— Try it —
Among the lines of the material, copy those that hold the string "chinacloudsites".

»»

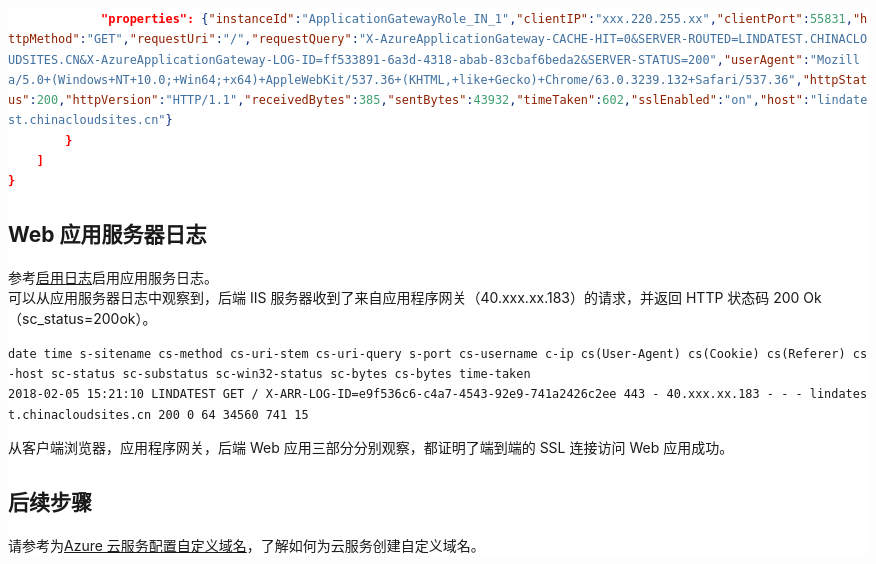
 ```json
			 "properties": {"instanceId":"ApplicationGatewayRole_IN_1","clientIP":"xxx.220.255.xx","clientPort":55831,"httpMethod":"GET","requestUri":"/","requestQuery":"X-AzureApplicationGateway-CACHE-HIT=0&SERVER-ROUTED=LINDATEST.CHINACLOUDSITES.CN&X-AzureApplicationGateway-LOG-ID=ff533891-6a3d-4318-abab-83cbaf6beda2&SERVER-STATUS=200","userAgent":"Mozilla/5.0+(Windows+NT+10.0;+Win64;+x64)+AppleWebKit/537.36+(KHTML,+like+Gecko)+Chrome/63.0.3239.132+Safari/537.36","httpStatus":200,"httpVersion":"HTTP/1.1","receivedBytes":385,"sentBytes":43932,"timeTaken":602,"sslEnabled":"on","host":"lindatest.chinacloudsites.cn"}
		}
    ]
}
```

## Web 应用服务器日志

参考[启用日志](/app-service/web-sites-enable-diagnostic-log)启用应用服务日志。<br>
可以从应用服务器日志中观察到，后端 IIS 服务器收到了来自应用程序网关（40.xxx.xx.183）的请求，并返回 HTTP 状态码 200 Ok（sc_status=200ok）。

```
date time s-sitename cs-method cs-uri-stem cs-uri-query s-port cs-username c-ip cs(User-Agent) cs(Cookie) cs(Referer) cs-host sc-status sc-substatus sc-win32-status sc-bytes cs-bytes time-taken
2018-02-05 15:21:10 LINDATEST GET / X-ARR-LOG-ID=e9f536c6-c4a7-4543-92e9-741a2426c2ee 443 - 40.xxx.xx.183 - - - lindatest.chinacloudsites.cn 200 0 64 34560 741 15
```

从客户端浏览器，应用程序网关，后端 Web 应用三部分分别观察，都证明了端到端的 SSL 连接访问 Web 应用成功。

## 后续步骤

请参考为[Azure 云服务配置自定义域名](/cloud-services/cloud-services-custom-domain-name-portal)，了解如何为云服务创建自定义域名。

««

— Solution to the problem —
			 "properties": {"instanceId":"ApplicationGatewayRole_IN_1","clientIP":"xxx.220.255.xx","clientPort":55831,"httpMethod":"GET","requestUri":"/","requestQuery":"X-AzureApplicationGateway-CACHE-HIT=0&SERVER-ROUTED=LINDATEST.CHINACLOUDSITES.CN&X-AzureApplicationGateway-LOG-ID=ff533891-6a3d-4318-abab-83cbaf6beda2&SERVER-STATUS=200","userAgent":"Mozilla/5.0+(Windows+NT+10.0;+Win64;+x64)+AppleWebKit/537.36+(KHTML,+like+Gecko)+Chrome/63.0.3239.132+Safari/537.36","httpStatus":200,"httpVersion":"HTTP/1.1","receivedBytes":385,"sentBytes":43932,"timeTaken":602,"sslEnabled":"on","host":"lindatest.chinacloudsites.cn"}
2018-02-05 15:21:10 LINDATEST GET / X-ARR-LOG-ID=e9f536c6-c4a7-4543-92e9-741a2426c2ee 443 - 40.xxx.xx.183 - - - lindatest.chinacloudsites.cn 200 0 64 34560 741 15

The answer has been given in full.